* **What this task involves**:
Line by line, copy out the entries exactly and leave the pictures behind.

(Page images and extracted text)
__________________________________________________
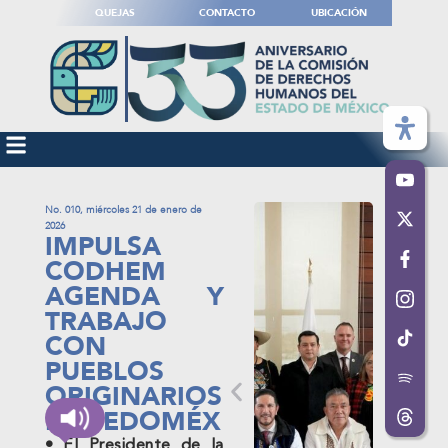
QUEJAS
CONTACTO
UBICACIÓN
No. 010, miércoles 21 de enero de
2026
IMPULSA
CODHEM
AGENDA Y
TRABAJO
CON
PUEBLOS
ORIGINARIOS
DEL EDOMÉX
• El Presidente de la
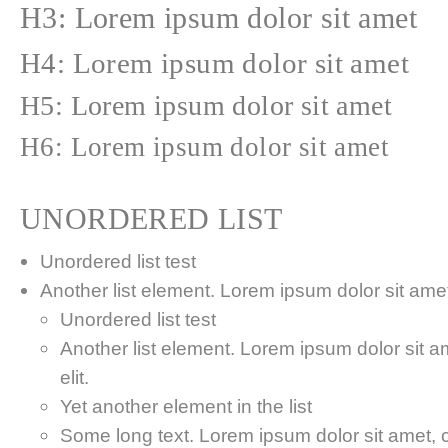
H3: Lorem ipsum dolor sit amet
H4: Lorem ipsum dolor sit amet
H5: Lorem ipsum dolor sit amet
H6: Lorem ipsum dolor sit amet
UNORDERED LIST
Unordered list test
Another list element. Lorem ipsum dolor sit amet,
Unordered list test
Another list element. Lorem ipsum dolor sit a
elit.
Yet another element in the list
Some long text. Lorem ipsum dolor sit amet, co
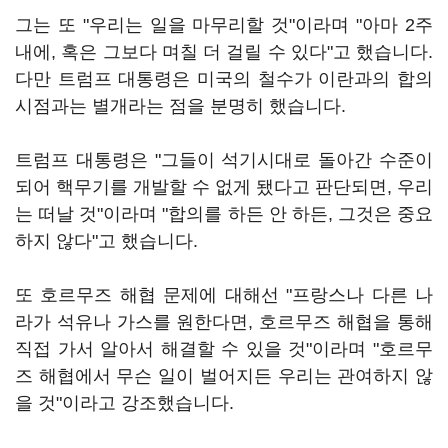
그는 또 "우리는 일을 마무리할 것"이라며 "아마 2주
내에, 혹은 그보다 며칠 더 걸릴 수 있다"고 했습니다.
다만 트럼프 대통령은 미국의 철수가 이란과의 합의
시점과는 별개라는 점을 분명히 했습니다.
트럼프 대통령은 "그들이 석기시대로 돌아간 수준이
되어 핵무기를 개발할 수 없게 됐다고 판단되면, 우리
는 떠날 것"이라며 "합의를 하든 안 하든, 그것은 중요
하지 않다"고 했습니다.
또 호르무즈 해협 문제에 대해선 "프랑스나 다른 나
라가 석유나 가스를 원한다면, 호르무즈 해협을 통해
직접 가서 알아서 해결할 수 있을 것"이라며 "호르무
즈 해협에서 무슨 일이 벌어지든 우리는 관여하지 않
을 것"이라고 강조했습니다.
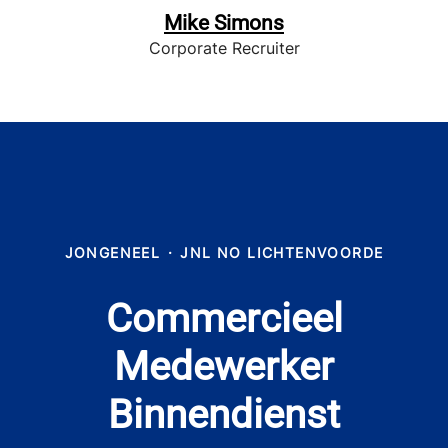
Mike Simons
Corporate Recruiter
JONGENEEL
·
JNL NO LICHTENVOORDE
Commercieel
Medewerker
Binnendienst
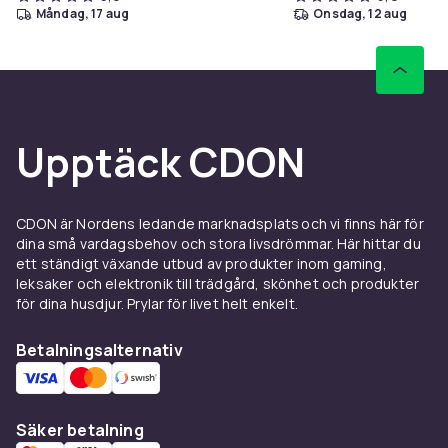
måndag, 17 aug
onsdag, 12 aug
Upptäck CDON
CDON är Nordens ledande marknadsplats och vi finns här för
dina små vardagsbehov och stora livsdrömmar. Här hittar du
ett ständigt växande utbud av produkter inom gaming,
leksaker och elektronik till trädgård, skönhet och produkter
för dina husdjur. Prylar för livet helt enkelt.
Betalningsalternativ
Säker betalning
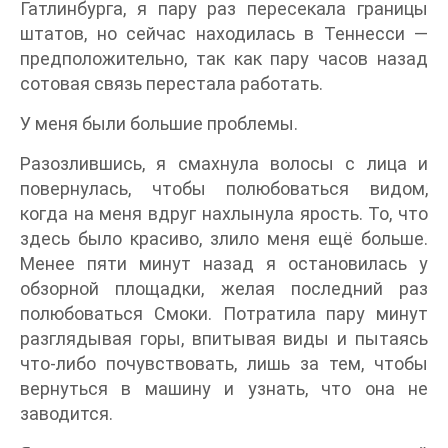
Гатлинбурга, я пару раз пересекала границы
штатов, но сейчас находилась в Теннесси ―
предположительно, так как пару часов назад
сотовая связь перестала работать.
У меня были большие проблемы.
Разозлившись, я смахнула волосы с лица и
повернулась, чтобы полюбоваться видом,
когда на меня вдруг нахлынула ярость. То, что
здесь было красиво, злило меня ещё больше.
Менее пяти минут назад я остановилась у
обзорной площадки, желая последний раз
полюбоваться Смоки. Потратила пару минут
разглядывая горы, впитывая виды и пытаясь
что-либо почувствовать, лишь за тем, чтобы
вернуться в машину и узнать, что она не
заводится.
__________________________________________________
* **Exercise solution**:
QUEJAS
CONTACTO
UBICACIÓN
No. 010, miércoles 21 de enero de
2026
IMPULSA
CODHEM
AGENDA Y
TRABAJO
CON
PUEBLOS
ORIGINARIOS
DEL EDOMÉX
• El Presidente de la
H3: Lorem ipsum dolor sit amet
H4: Lorem ipsum dolor sit amet
H5: Lorem ipsum dolor sit amet
H6: Lorem ipsum dolor sit amet
UNORDERED LIST
Unordered list test
Another list element. Lorem ipsum dolor sit amet,
Unordered list test
Another list element. Lorem ipsum dolor sit a
elit.
Yet another element in the list
Some long text. Lorem ipsum dolor sit amet, co
그는 또 "우리는 일을 마무리할 것"이라며 "아마 2주
내에, 혹은 그보다 며칠 더 걸릴 수 있다"고 했습니다.
다만 트럼프 대통령은 미국의 철수가 이란과의 합의
시점과는 별개라는 점을 분명히 했습니다.
트럼프 대통령은 "그들이 석기시대로 돌아간 수준이
되어 핵무기를 개발할 수 없게 됐다고 판단되면, 우리
는 떠날 것"이라며 "합의를 하든 안 하든, 그것은 중요
하지 않다"고 했습니다.
또 호르무즈 해협 문제에 대해선 "프랑스나 다른 나
라가 석유나 가스를 원한다면, 호르무즈 해협을 통해
직접 가서 알아서 해결할 수 있을 것"이라며 "호르무
즈 해협에서 무슨 일이 벌어지든 우리는 관여하지 않
을 것"이라고 강조했습니다.
Mike Simons
Corporate Recruiter
JONGENEEL
·
JNL NO LICHTENVOORDE
Commercieel
Medewerker
Binnendienst
måndag, 17 aug
onsdag, 12 aug
Upptäck CDON
CDON är Nordens ledande marknadsplats och vi finns här för
dina små vardagsbehov och stora livsdrömmar. Här hittar du
ett ständigt växande utbud av produkter inom gaming,
leksaker och elektronik till trädgård, skönhet och produkter
för dina husdjur. Prylar för livet helt enkelt.
Betalningsalternativ
Säker betalning
Гатлинбурга, я пару раз пересекала границы
штатов, но сейчас находилась в Теннесси ―
предположительно, так как пару часов назад
сотовая связь перестала работать.
У меня были большие проблемы.
Разозлившись, я смахнула волосы с лица и
повернулась, чтобы полюбоваться видом,
когда на меня вдруг нахлынула ярость. То, что
здесь было красиво, злило меня ещё больше.
Менее пяти минут назад я остановилась у
обзорной площадки, желая последний раз
полюбоваться Смоки. Потратила пару минут
разглядывая горы, впитывая виды и пытаясь
что-либо почувствовать, лишь за тем, чтобы
вернуться в машину и узнать, что она не
заводится.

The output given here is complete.